英国女王エリザベス二世、銀幕のスター、エリザベス・テーラーがあまりにも有名で偉大なためか、欧米の一般の女子名にエリーザベトは意外にも少ない。
マールブルク(またはハンガリー、またはチューリンゲン)の聖エリーザベト(エリザベト、エルジェーベト Erzsébet)は、13世紀初頭のハンガリー王、アンドラーシュ二世の王女として生まれた。
4歳の時にドイツ東部の地方貴族、チューリンゲン方伯と婚約し、同時にドイツの礼儀作法、仕来りを学ぶために、チューリンゲン地方ヴァルトブルク城に連れて行かれ、育てられた。
14歳で結婚し、3人の子の母となり、幸せな結婚生活を送っていたが、20歳で夫を亡くし、その後信仰に生き、慈善活動に身を捧げ、24歳で亡くなった。
短いながらも波乱万丈の人生を送った女性だった。

エリーザベトの祭壇画(1511年 ヨハン・フォン・デア・ライテン作)

エリーザベトは夫が亡くなる前から貧しい人たちにパンを与え、飢饉の時には宮廷が保管していた穀物などを領民に分け与え、病人の介護もした。
ハンセン氏病の患者を自分のベットに寝かせ、夫が咎めたところ病人はイエスの姿に変わっていたという奇跡譚も残っている。

アルテ・ピナコテーク所蔵 1519年 ホルバイン作

夫は十字軍に参加し、聖地に向かう途上、イタリアで病没した。
3人の子どもたちを婚家に預け、俗世を棄てて修道会に入会した。
貧しい人を救済し、貧者たちに食べ物、衣服を与えていた。

聖エリーザベト教会のステンド・グラス

夫の死後、厳格な宗教の師でもあるコンラッドがいるマールブルクに移り、婚家に持参した金品を全額寄付し、施療院を築き、老人、病人の介護に身を捧げた。

聖フランチェスコ大聖堂聖マルティヌス礼拝堂
(イタリア・アッシジ 14世紀 シモーネ・マルティーヌ作)

夫の死後、フランチェスコ会の第三会に入会し、在俗の修道女となった。
アッシジの聖フランチェスコ大聖堂の下の階の聖マルティヌス礼拝堂に、聖クララと並んで聖エリーザベトの肖像が描かれている。

聖エリーザベト教会

マールブルク聖エリーザベトの墓廟の上に、聖女の帰天4年後(1235年)から教会堂の建設が始まり、1285年に完成。この地には本来聖エリーザベトが寄贈した施療院の礼拝堂があった。
教会建立以降、中部ドイツの重要な巡礼地となっていた。
宗教改革の時代、16世紀半ばからプロテスタントの教会として利用されている。

· · · · ·

**課題**
上の引用文の「4歳の時にドイツ東部の地方貴」から「分け与え、病人の介護もした。」までを、そのまま引用しなさい。

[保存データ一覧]
· · · · ·

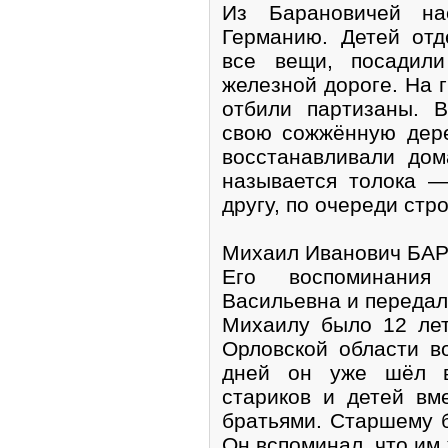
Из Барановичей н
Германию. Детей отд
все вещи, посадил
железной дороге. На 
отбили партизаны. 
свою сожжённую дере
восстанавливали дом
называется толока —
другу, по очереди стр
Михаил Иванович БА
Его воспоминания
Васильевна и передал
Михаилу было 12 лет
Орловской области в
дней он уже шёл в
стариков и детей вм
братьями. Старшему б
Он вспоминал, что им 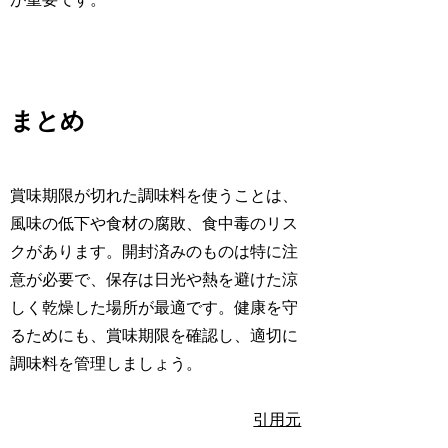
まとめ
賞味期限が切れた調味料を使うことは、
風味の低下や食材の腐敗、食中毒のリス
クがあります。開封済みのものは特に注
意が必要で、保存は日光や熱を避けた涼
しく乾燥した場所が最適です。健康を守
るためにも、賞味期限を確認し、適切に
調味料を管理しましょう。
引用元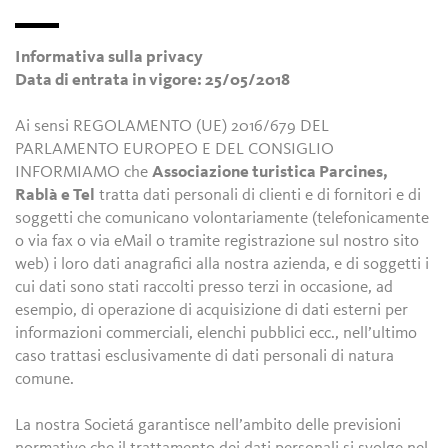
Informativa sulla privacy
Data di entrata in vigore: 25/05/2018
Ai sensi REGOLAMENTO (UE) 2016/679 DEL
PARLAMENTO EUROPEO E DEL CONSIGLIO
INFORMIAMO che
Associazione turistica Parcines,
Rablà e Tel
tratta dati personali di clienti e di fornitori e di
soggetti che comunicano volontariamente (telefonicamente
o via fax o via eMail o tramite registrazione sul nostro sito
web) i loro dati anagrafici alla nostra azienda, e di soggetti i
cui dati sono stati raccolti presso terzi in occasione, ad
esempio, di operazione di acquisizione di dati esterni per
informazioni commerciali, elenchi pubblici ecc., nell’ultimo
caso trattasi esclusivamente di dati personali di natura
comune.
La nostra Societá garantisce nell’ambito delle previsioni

· · · · ·

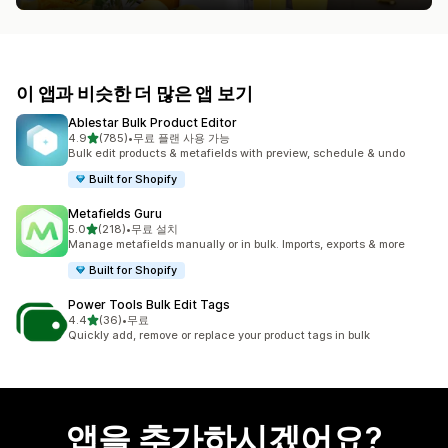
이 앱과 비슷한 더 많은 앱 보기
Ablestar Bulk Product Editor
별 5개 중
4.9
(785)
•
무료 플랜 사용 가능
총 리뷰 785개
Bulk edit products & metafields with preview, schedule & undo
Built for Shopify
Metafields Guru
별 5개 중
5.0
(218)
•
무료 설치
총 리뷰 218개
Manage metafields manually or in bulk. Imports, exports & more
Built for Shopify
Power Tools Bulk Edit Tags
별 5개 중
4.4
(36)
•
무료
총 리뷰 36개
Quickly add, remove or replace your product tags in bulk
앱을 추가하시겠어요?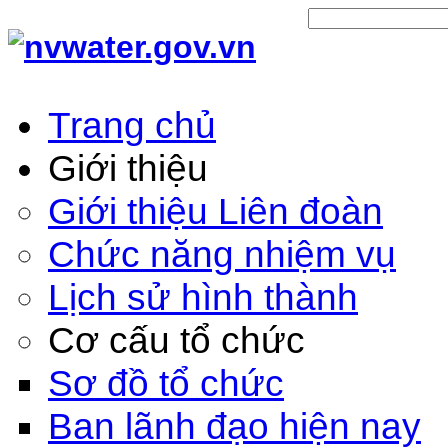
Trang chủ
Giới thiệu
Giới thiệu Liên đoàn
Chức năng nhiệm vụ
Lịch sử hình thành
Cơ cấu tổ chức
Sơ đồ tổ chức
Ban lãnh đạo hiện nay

· · · · ·

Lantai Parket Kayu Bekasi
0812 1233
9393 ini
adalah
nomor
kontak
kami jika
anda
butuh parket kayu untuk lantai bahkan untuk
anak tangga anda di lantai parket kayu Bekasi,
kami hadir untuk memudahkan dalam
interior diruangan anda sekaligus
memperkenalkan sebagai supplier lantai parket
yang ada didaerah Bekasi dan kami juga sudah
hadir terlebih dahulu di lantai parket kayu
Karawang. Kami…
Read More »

· · · · ·

**解答**
4歳の時にドイツ東部の地方貴族、チューリンゲン方伯と婚約し、同時にドイツの礼儀作法、仕来りを学ぶために、チューリンゲン地方ヴァルトブルク城に連れて行かれ、育てられた。
14歳で結婚し、3人の子の母となり、幸せな結婚生活を送っていたが、20歳で夫を亡くし、その後信仰に生き、慈善活動に身を捧げ、24歳で亡くなった。
短いながらも波乱万丈の人生を送った女性だった。

エリーザベトの祭壇画(1511年 ヨハン・フォン・デア・ライテン作)

エリーザベトは夫が亡くなる前から貧しい人たちにパンを与え、飢饉の時には宮廷が保管していた穀物などを領民に分け与え、病人の介護もした。